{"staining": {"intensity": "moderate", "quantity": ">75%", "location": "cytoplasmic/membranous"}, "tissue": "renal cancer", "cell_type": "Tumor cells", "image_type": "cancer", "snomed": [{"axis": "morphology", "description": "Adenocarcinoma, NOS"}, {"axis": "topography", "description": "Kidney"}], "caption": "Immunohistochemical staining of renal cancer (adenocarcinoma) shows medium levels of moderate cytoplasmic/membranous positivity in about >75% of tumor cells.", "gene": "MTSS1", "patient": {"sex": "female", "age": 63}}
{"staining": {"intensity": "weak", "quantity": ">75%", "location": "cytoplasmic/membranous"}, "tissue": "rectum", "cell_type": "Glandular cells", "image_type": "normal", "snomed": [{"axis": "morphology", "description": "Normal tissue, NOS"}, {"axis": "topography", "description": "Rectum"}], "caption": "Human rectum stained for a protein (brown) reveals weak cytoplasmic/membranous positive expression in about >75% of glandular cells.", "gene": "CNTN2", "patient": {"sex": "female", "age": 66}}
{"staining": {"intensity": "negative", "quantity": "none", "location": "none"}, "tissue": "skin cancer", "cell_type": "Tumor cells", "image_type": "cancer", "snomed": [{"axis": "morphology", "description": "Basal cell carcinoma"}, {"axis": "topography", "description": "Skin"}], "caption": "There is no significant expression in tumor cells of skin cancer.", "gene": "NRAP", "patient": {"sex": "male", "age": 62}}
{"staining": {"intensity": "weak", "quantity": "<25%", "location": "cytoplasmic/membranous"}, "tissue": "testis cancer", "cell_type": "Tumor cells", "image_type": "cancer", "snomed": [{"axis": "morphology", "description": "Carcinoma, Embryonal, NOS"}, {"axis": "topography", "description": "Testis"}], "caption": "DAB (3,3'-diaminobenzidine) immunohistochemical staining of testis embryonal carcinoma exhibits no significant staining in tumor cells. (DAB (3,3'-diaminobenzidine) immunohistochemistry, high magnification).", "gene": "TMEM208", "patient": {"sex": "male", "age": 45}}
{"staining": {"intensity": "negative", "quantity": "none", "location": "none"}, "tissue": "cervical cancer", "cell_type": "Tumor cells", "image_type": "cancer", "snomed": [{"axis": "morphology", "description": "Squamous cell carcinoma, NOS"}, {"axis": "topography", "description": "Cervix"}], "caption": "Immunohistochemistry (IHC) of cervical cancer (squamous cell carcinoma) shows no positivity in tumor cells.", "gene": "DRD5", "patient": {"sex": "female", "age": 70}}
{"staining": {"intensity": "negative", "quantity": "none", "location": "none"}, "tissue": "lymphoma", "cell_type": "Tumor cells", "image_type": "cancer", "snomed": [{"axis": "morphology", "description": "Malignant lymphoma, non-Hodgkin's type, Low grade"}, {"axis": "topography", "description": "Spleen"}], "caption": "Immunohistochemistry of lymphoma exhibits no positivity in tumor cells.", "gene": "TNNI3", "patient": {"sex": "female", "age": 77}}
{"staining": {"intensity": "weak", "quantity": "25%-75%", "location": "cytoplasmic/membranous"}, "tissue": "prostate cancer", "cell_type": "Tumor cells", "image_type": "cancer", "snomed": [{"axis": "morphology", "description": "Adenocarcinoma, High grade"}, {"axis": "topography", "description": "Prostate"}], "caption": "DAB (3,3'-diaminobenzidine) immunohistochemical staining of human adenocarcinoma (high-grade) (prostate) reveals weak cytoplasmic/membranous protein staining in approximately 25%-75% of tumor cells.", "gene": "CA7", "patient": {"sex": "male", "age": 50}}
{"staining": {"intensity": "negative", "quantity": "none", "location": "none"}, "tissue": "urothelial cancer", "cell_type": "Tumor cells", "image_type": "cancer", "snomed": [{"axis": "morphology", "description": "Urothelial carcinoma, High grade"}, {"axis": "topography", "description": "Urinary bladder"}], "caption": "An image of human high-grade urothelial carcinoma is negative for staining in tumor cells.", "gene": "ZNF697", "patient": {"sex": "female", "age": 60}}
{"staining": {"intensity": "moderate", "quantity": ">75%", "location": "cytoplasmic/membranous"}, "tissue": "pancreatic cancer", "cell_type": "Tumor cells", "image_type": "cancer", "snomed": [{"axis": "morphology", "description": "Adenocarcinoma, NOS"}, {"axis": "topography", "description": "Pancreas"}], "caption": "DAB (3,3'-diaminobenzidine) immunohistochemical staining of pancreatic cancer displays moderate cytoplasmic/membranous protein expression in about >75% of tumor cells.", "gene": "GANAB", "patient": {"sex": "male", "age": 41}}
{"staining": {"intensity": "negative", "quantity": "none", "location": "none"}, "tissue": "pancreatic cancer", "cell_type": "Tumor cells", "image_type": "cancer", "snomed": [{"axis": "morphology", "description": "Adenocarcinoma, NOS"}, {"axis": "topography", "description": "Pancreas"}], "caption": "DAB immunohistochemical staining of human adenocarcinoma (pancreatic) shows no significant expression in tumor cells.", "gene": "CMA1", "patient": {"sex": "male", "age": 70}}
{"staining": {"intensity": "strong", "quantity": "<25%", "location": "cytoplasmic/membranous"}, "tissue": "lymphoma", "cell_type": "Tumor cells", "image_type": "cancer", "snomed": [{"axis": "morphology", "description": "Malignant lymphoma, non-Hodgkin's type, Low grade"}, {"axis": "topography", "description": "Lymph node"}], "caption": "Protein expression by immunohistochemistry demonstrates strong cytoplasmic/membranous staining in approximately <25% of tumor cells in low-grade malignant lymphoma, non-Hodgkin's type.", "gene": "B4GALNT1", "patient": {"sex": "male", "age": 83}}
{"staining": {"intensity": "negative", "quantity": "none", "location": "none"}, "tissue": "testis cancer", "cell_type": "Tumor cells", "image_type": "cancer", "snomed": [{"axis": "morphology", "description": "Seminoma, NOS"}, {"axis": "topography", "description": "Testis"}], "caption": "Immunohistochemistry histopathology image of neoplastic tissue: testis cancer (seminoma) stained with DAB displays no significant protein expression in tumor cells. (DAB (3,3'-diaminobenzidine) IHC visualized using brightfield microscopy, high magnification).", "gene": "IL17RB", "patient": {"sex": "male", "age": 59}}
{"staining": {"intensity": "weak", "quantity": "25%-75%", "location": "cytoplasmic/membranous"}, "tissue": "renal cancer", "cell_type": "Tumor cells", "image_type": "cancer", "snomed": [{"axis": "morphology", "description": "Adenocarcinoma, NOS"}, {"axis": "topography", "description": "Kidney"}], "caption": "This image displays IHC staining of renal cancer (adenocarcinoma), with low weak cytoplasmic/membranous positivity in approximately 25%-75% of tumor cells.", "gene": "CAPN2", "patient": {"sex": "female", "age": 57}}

+-------+

## [ABOUT THIS EXERCISE]
Using the listing, copy every line where the word "Malignant" shows up.

## [SOLUTION TO THE EXERCISE]
{"staining": {"intensity": "negative", "quantity": "none", "location": "none"}, "tissue": "lymphoma", "cell_type": "Tumor cells", "image_type": "cancer", "snomed": [{"axis": "morphology", "description": "Malignant lymphoma, non-Hodgkin's type, Low grade"}, {"axis": "topography", "description": "Spleen"}], "caption": "Immunohistochemistry of lymphoma exhibits no positivity in tumor cells.", "gene": "TNNI3", "patient": {"sex": "female", "age": 77}}
{"staining": {"intensity": "strong", "quantity": "<25%", "location": "cytoplasmic/membranous"}, "tissue": "lymphoma", "cell_type": "Tumor cells", "image_type": "cancer", "snomed": [{"axis": "morphology", "description": "Malignant lymphoma, non-Hodgkin's type, Low grade"}, {"axis": "topography", "description": "Lymph node"}], "caption": "Protein expression by immunohistochemistry demonstrates strong cytoplasmic/membranous staining in approximately <25% of tumor cells in low-grade malignant lymphoma, non-Hodgkin's type.", "gene": "B4GALNT1", "patient": {"sex": "male", "age": 83}}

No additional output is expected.